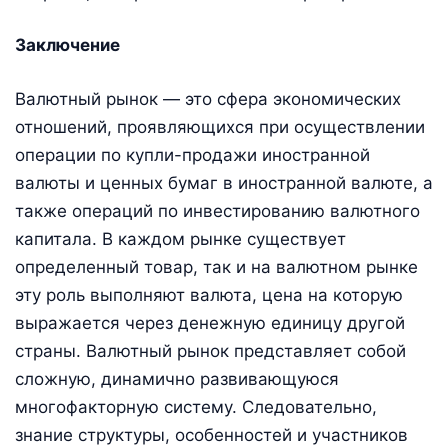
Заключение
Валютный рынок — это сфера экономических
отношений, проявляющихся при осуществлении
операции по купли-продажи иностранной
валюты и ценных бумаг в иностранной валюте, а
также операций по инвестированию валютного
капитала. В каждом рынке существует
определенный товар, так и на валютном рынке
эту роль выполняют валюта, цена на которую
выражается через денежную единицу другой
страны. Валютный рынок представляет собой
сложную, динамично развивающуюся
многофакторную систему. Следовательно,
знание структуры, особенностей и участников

* _EXERCISE DETAILS_
Among the lines of the data, identify those with the word "рынке". Copy each of them.

* _OUTPUT FOR THIS EXERCISE_
капитала. В каждом рынке существует
определенный товар, так и на валютном рынке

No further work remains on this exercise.